屠格涅夫的作品具有简洁、朴素、细腻、清新、抒情味浓的艺术风格, 对俄国乃至世界文学都产生了较大影响, 以其独特的艺术成就, 推进了俄国现实主义的发展, 不仅在国内地位崇高, 而且在西方享有盛誉, 贝灵指出:“假如普希金是俄国文学中的莫扎特, 屠格涅夫便要算是舒曼; 虽则他不是最伟大的一个, 但他不失为一个具有充分的抒情的灵感与情绪的诗人; 他是伟大不朽的艺术家, 俄罗斯文学史上散文的维吉尔。”莫泊桑称他为“我们这个世纪里最卓越的作家之一”, 勃兰兑斯认为他是俄国“最伟大的文学家”, 丹纳宣称:“艺术家屠格涅夫是古希腊之后最完美的作者之一”, 亨利·詹姆斯更称赞他为“小说家中的小说家”。时至今日, 他依旧和列夫·托尔斯泰、陀思妥耶夫斯基并称为俄国19世纪文学的三巨头。
一、深知悲剧况味的西欧派作家
屠格涅夫(1818—1883), 俄国现实主义小说家、诗人和剧作家, 1818年10月28日出生于俄国奥廖尔省一个富有的贵族家庭。父亲谢尔盖·尼古拉耶维奇·屠格涅夫是个濒临破产的骠骑兵军官, 婚前很穷, 但长得英俊潇洒, 一表人才, 而且敏感多情; 母亲瓦尔瓦拉·彼得罗芙娜·屠格涅娃比丈夫年长六岁, 她不漂亮, 性格专横, 说一不二, 然而她拥有几处地产, 还有良田千顷, 农奴数千。他们的结合可以说是一种不幸, 用屠格涅夫自己的话说:“我父亲, 一个还很年轻英俊的男子, 出于私利而娶了我母亲。”在这个家庭里, 母亲不仅是一家之主, 而且亲自担负起管理庄园的全部工作, 父亲反倒不怎么过问家事。屠格涅夫从血缘上继承了父亲的外貌和性格, 英俊潇洒, 堪称美男子, 且敏感而富于温情, 并且从小就对母亲的粗暴和专横怀有敌意。他的家庭虽然不幸, 但他在自己的庄园斯巴斯科耶度过的童年生活是美好的, 那里的风土人情、自然美景, 是他后半生一种深挚而怅惋的美的象征。这种童年生活, 对他后来的创作有巨大影响。他生活在斯巴斯科耶庄园, 但母亲对农奴和家仆的残酷刑罚, 使他从小就发过“汉尼拔誓言”, 决心与农奴制斗争到底, 绝不妥协。

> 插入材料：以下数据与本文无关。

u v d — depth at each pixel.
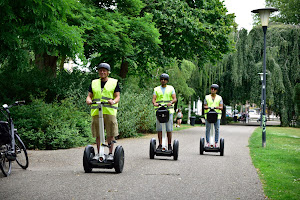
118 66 23.66
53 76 15.94
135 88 25.03
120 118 17.30
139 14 18.73
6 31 8.92
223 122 40.66
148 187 5.70
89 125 13.95
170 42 22.38
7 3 7.97
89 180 6.11
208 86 35.94
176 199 4.98
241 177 6.91
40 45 10.48
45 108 12.77
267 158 10.27
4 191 5.23
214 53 23.91
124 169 7.45
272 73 32.78
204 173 7.23
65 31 10.39
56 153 10.59
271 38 34.12
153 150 9.26
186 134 21.12
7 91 14.37
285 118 34.16
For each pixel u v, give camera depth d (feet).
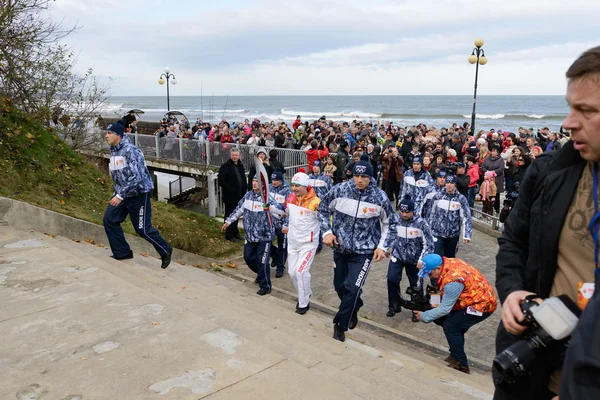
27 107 36.55
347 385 11.35
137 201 20.25
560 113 305.53
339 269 18.21
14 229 22.43
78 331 12.44
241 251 33.24
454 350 17.24
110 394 9.50
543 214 4.96
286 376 10.29
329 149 53.98
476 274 16.96
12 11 33.24
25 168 29.09
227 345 11.78
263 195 23.35
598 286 4.18
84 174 32.91
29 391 9.58
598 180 4.60
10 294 14.89
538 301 4.86
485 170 43.68
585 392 3.83
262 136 57.88
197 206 51.19
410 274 23.40
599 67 4.25
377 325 21.57
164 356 11.13
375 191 16.90
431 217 27.63
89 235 25.63
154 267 22.68
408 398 11.48
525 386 5.17
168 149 59.72
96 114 43.32
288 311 20.62
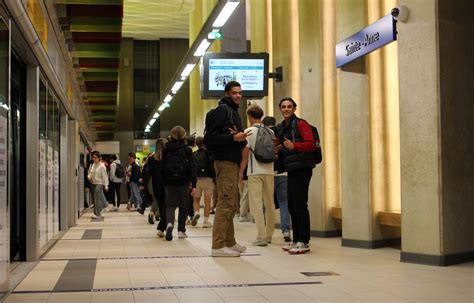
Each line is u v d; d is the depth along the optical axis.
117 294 4.62
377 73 7.76
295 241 7.23
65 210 11.06
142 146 31.22
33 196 6.61
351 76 7.82
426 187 6.09
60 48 8.61
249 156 7.93
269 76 11.00
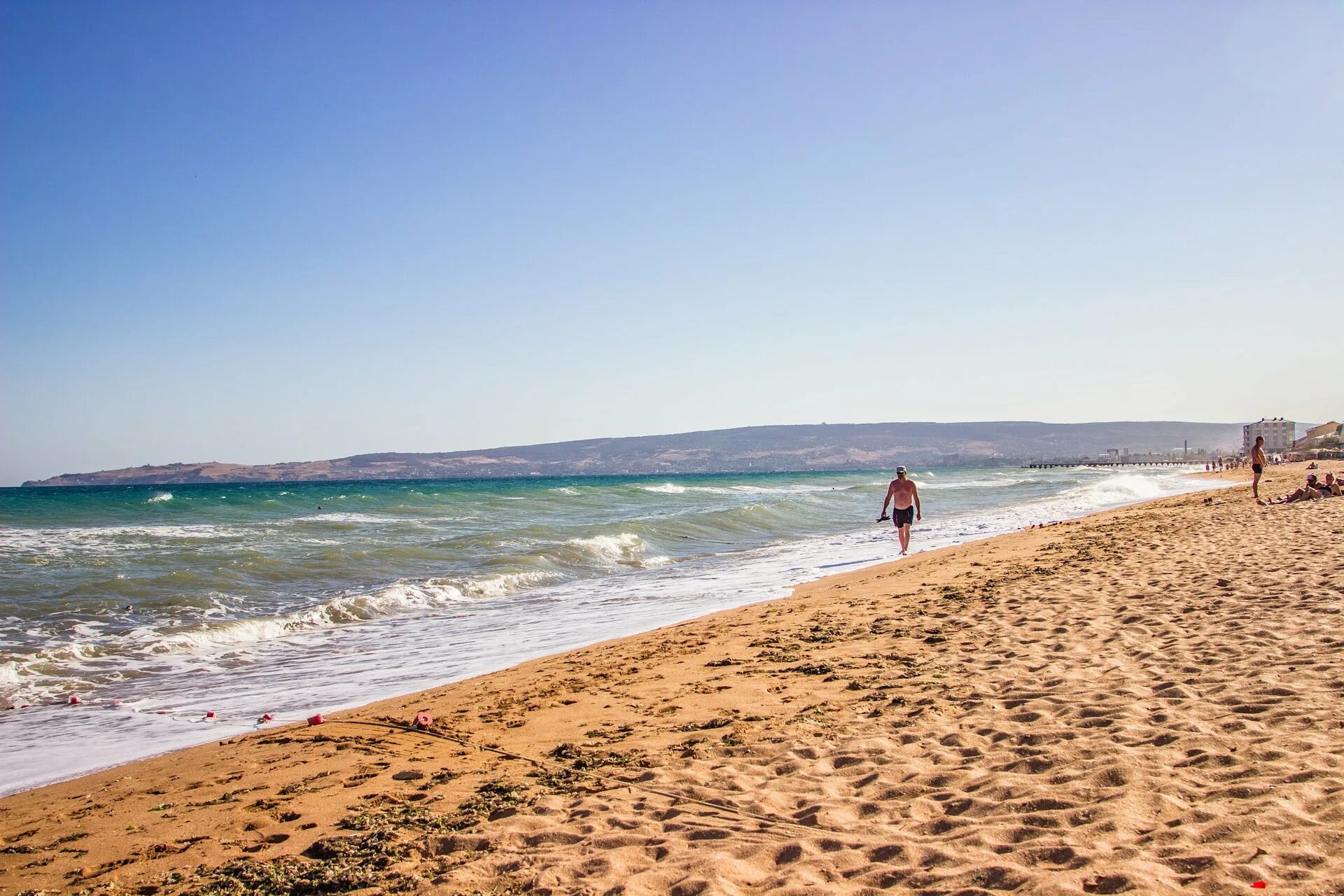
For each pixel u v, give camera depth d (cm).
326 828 471
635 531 2466
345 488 9506
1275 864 314
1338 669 590
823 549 2120
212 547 2134
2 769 644
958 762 480
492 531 2538
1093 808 389
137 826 497
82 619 1259
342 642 1143
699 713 655
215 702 842
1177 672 629
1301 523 1591
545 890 357
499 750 605
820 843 384
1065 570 1251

1827年, 为了孩子们更好地受教育, 全家迁居莫斯科。1833年, 屠格涅夫考入莫斯科大学语文系。莫斯科大学是当时俄国教育的中心和自由理想的温床, 俄国许多卓越的人物, 如赫尔岑、别林斯基、莱蒙托夫、丘特切夫、冈察洛夫都是从这所大学毕业的。1834年, 由于再一次全家迁居, 屠格涅夫转入彼得堡大学哲学系语文班, 果戈理曾当过他的教师。1837年从彼得堡大学语言文学系毕业后, 他对哲学兴趣浓厚, 1838年来到德国柏林大学学习哲学, 直到1841年学完回国。在欧洲屠格涅夫见到了更加现代化的社会制度, 主张俄国全力学习西方, 废除包括农奴制在内的封建制度。这段经历, 一方面强化了屠格涅夫原来贵族教育中的西欧成分, 使他后来形成了“西欧派”思想, 成为“西欧派”作家中一个突出的代表; 另一方面也使他具有独特的哲学眼光, 并且在此后的创作中深刻形象地体现出来。1838年, 《现代人》杂志上发表了他的一首抒情诗《傍晚》, 这是他的处女作。

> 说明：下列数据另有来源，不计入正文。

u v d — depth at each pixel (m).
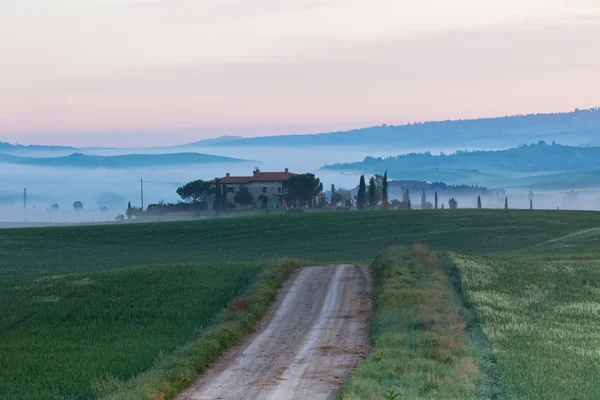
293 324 84.75
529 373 57.12
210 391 55.59
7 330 87.19
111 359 67.25
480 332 74.25
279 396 53.16
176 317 90.38
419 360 58.69
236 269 124.56
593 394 51.59
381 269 116.81
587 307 93.19
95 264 188.50
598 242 194.25
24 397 55.31
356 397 48.50
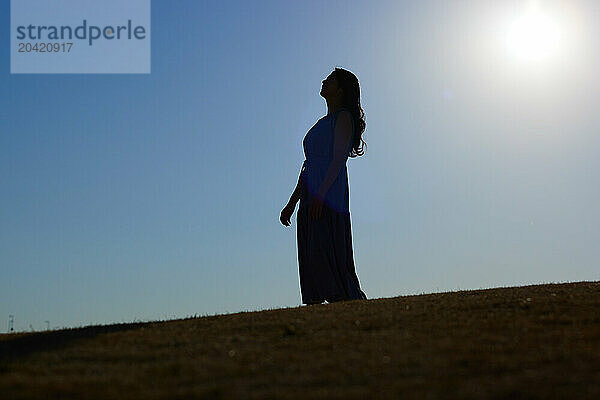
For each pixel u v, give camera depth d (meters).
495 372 7.69
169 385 7.53
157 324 12.46
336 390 7.13
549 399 6.72
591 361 8.01
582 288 14.62
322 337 9.86
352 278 18.34
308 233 18.12
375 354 8.60
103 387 7.50
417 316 11.39
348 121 18.25
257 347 9.34
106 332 11.61
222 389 7.24
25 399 7.15
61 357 9.14
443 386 7.18
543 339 9.26
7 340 11.28
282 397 6.92
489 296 13.79
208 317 13.31
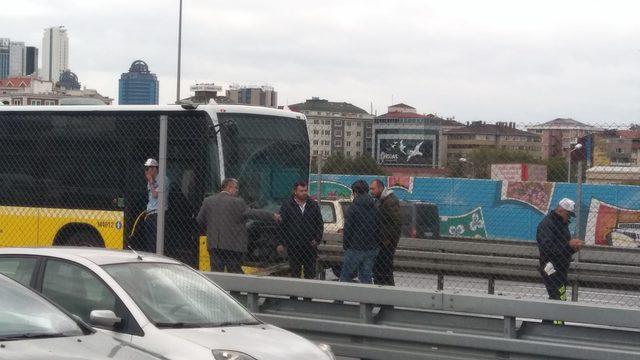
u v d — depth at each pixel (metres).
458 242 16.88
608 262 15.45
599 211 28.25
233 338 7.74
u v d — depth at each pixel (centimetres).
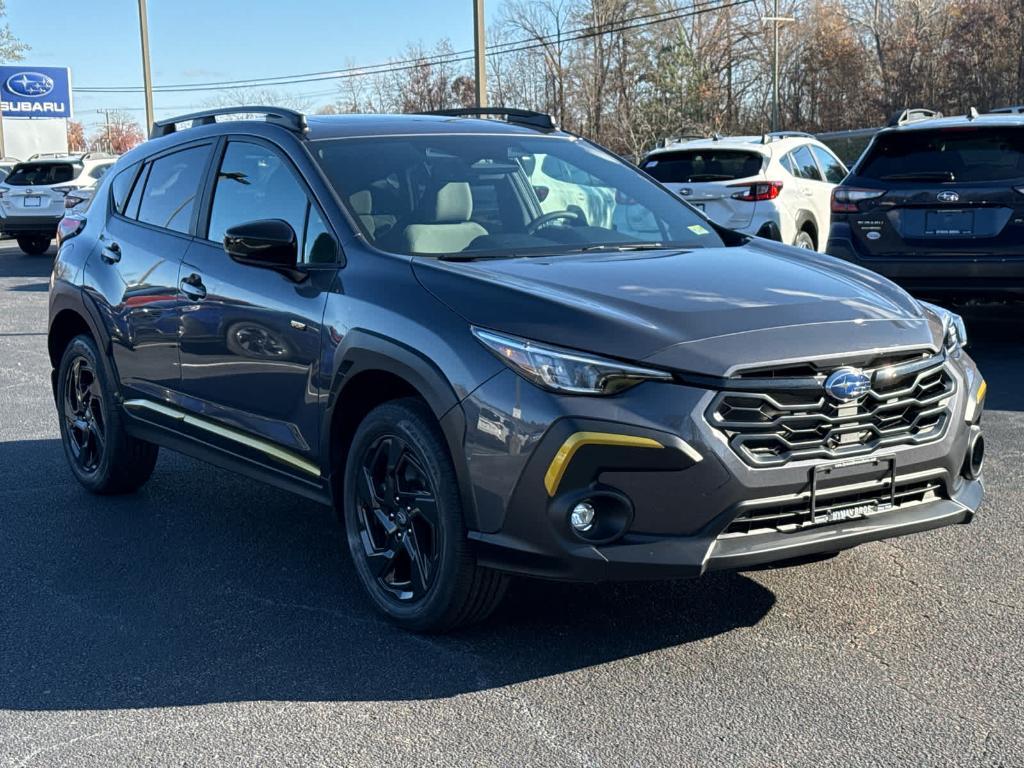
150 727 333
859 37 6412
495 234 450
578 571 346
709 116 5947
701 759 306
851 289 401
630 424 339
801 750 310
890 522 371
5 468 646
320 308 421
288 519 543
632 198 502
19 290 1675
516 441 348
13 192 2255
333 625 407
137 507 566
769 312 368
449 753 313
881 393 366
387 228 437
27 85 5056
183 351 500
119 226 568
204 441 496
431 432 375
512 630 397
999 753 306
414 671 367
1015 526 499
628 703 340
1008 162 844
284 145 477
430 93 6247
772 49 6412
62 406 605
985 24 5572
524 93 6134
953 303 895
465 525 366
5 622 417
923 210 861
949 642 379
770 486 347
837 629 392
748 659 369
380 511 406
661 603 417
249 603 432
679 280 396
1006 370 843
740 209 1200
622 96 5941
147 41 3425
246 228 431
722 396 342
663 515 343
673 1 5988
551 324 355
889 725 323
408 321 384
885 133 889
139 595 443
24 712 345
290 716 338
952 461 385
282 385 442
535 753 312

有突出成就的人的一生中, 总有那么一个时间段是决定其命运的关键时期。对于屠格涅夫来说, 1843年就是如此。这一年, 有两个人改变了他以后的命运或者说生活历程。就在这一年, 他出版了长诗《巴拉莎》, 然而, 据特罗亚考证, 大多数文章“对屠格涅夫的评价很勉强, 甚至有些轻视”, 以致在德国柏林大学研究哲学并获得哲学硕士学位的屠格涅夫一度打算放弃文学创作, 而努力成为莫斯科大学的哲学教师。恰在此时, 当时大名鼎鼎而又令人生畏的批评家别林斯基在刊物上发表长篇评论文章, 从思想、风格甚至立意、取材等方面热情洋溢地高度评价了这首长诗, 并认为其作者“具有敏锐的观察力, 从俄罗斯生活的细微处提取深邃的思想, 优雅而细腻的讽刺隐含着强烈的同情心”。从此两人交往甚密, 建立了深厚的友谊, 屠格涅夫也坚定了文学创作的信心, 并终生把别林斯基视为自己的良师。这一年的11月1日, 屠格涅夫认识了到彼得堡来巡回演出的法国女歌唱家波丽娜·维亚尔多, 并且对她一见钟情, 但她已有丈夫和孩子, 而且夫妇感情甚笃, 家庭生活幸福, 不可能和屠格涅夫结合。而屠格涅夫多情而深情, 且深情得痴情, 为她长期侨居国外直至病死, 为的是守在她的身边, 每天见到她, 哪怕他在“别人的安乐窝旁”凄凉寂寞甚至痛苦, 他也不改初衷, 只因为“她是我唯一爱过的, 而且将永远热爱的女人”(特罗亚语)。这份情感经历, 使屠格涅夫几乎终生深知悲剧况味, 在生活中终身不娶, 晚年寂寞凄凉, 在创作中则既决定了其小说创作中女性形象的理想、纯洁、迷人, 又使得几乎所有作品中的爱情都以悲剧收场。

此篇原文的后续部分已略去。